Is it a perfect movie? No, but are there any? This one just comes with more pressure because of our reverence for the Word, and Hardwicke was fully aware of that, as was screenwriter Mike Rich. While you can follow along in your Bible during the movie, as Steve Beard notes, to fill in the details we don't get from Matthew and Luke (about personalities, for example), "Rich employed what C. S. Lewis called the 'baptized imagination,' using speculation that is faithful to the spirit of orthodox Christianity, rather than speculation in search of a bizarre tale." (This made for an interesting perspective of the idiosyncrasies of the three wisemen -- on that, I won't spoil it for you.)
If all you have ever seen of the nativity story are Christmas pageants at church or school "with shepherds wearing bathrobes, the three wisemen wearing silk kimonos, and the Virgin Mary lugging around a Cabbage Patch doll," as Steve Beard puts it in his article, it's time to take another look and remember what Jesus was born into in order to take on our burden of sin and usher in His Father's kingdom. He is truly one of us.

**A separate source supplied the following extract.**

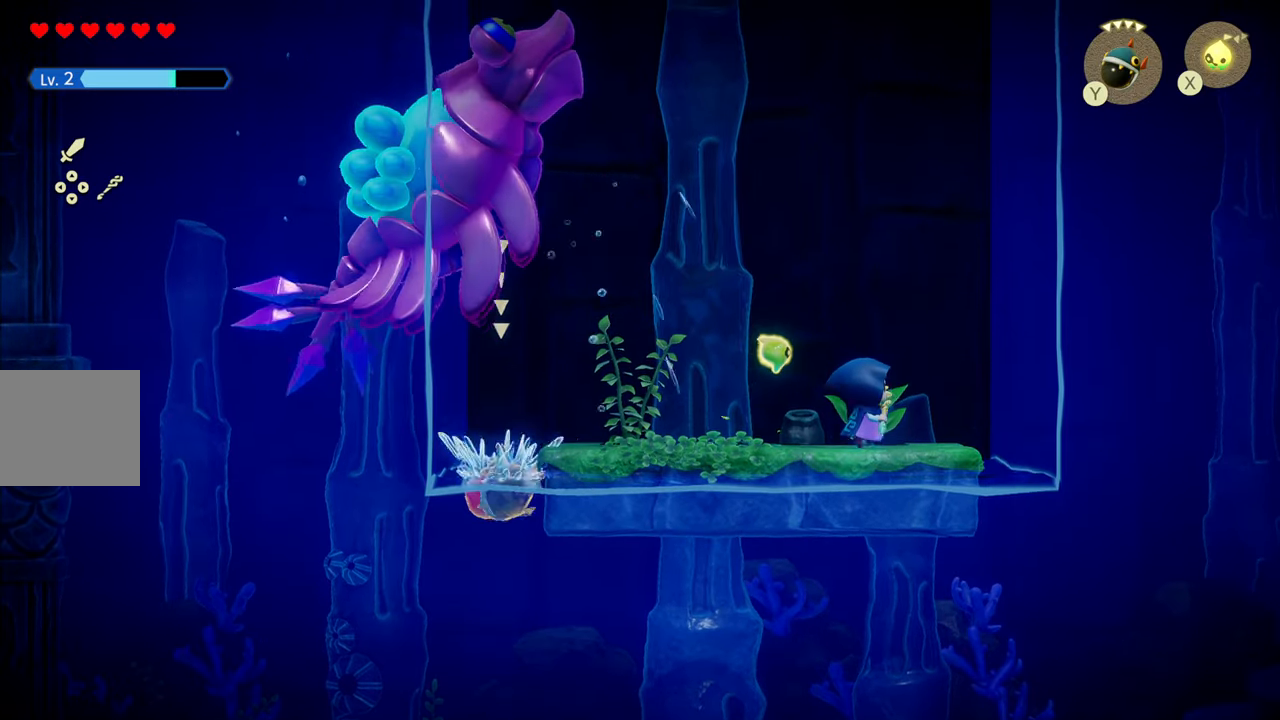
{"buttons": [], "left_stick": "left", "right_stick": "center", "events": [[200, "left_stick", "left"]]}
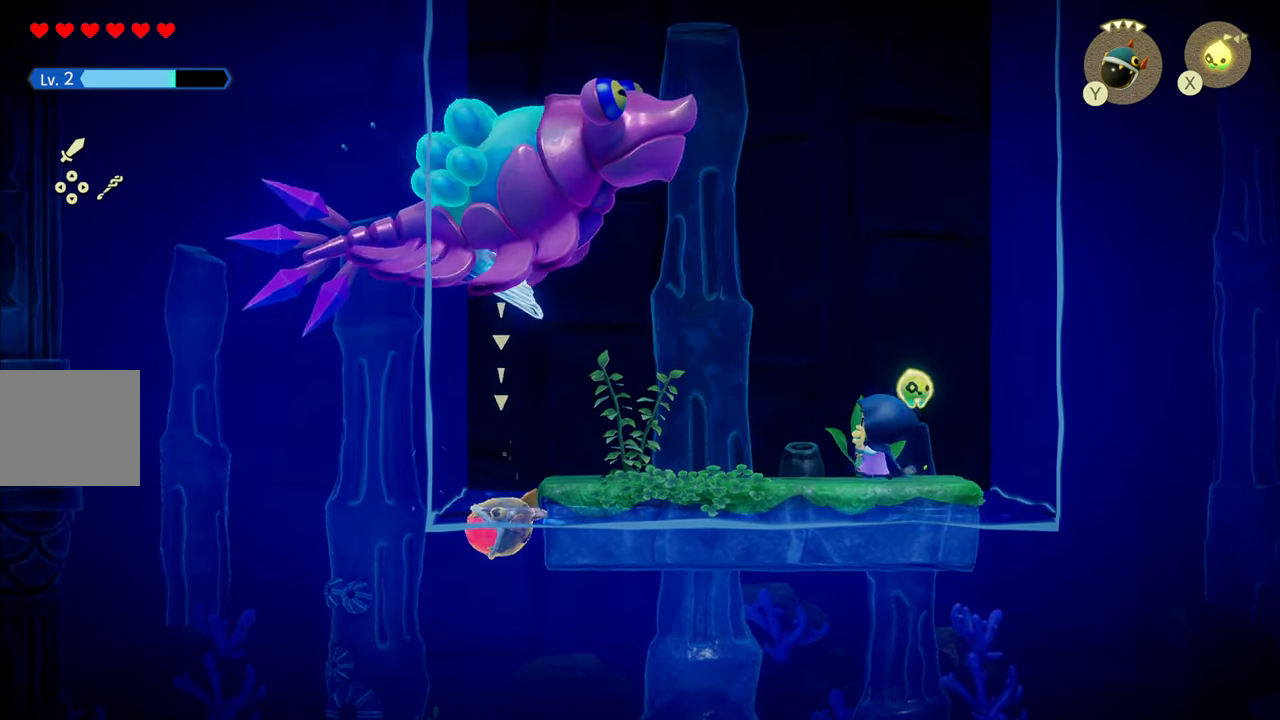
{"buttons": [], "left_stick": "right", "right_stick": "center", "events": [[266, "left_stick", "center"], [450, "left_stick", "right"]]}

As co-producer Wyck Godfrey noted last night, New Line Cinema's The Nativity Story is the first Bible-themed movie to be released by a major Hollywood studio in 50 years (the last being Ben-Hur and The Ten Commandments). Don't want to wait another 50 years? Then fill the theaters this December -- go see The Nativity Story. For schools, churches, and other large groups, the movie's website provides group-sale information. (My 5th-grade daughter saw it, and I recommend parental judgment on the elementary set watching it. At the beginning and end, there are scenes of the slaughter of innocents -- though not graphic -- and looks of pain on the faces of Elizabeth and Mary in labor that will have moms once again thankful for anesthesia. But it should definitely be fine for middle-schoolers and up.) And if you think the movie has some flaws or holes? Great conversation-starter with friends, neighbors, and family. Beats talking about this movie or this one.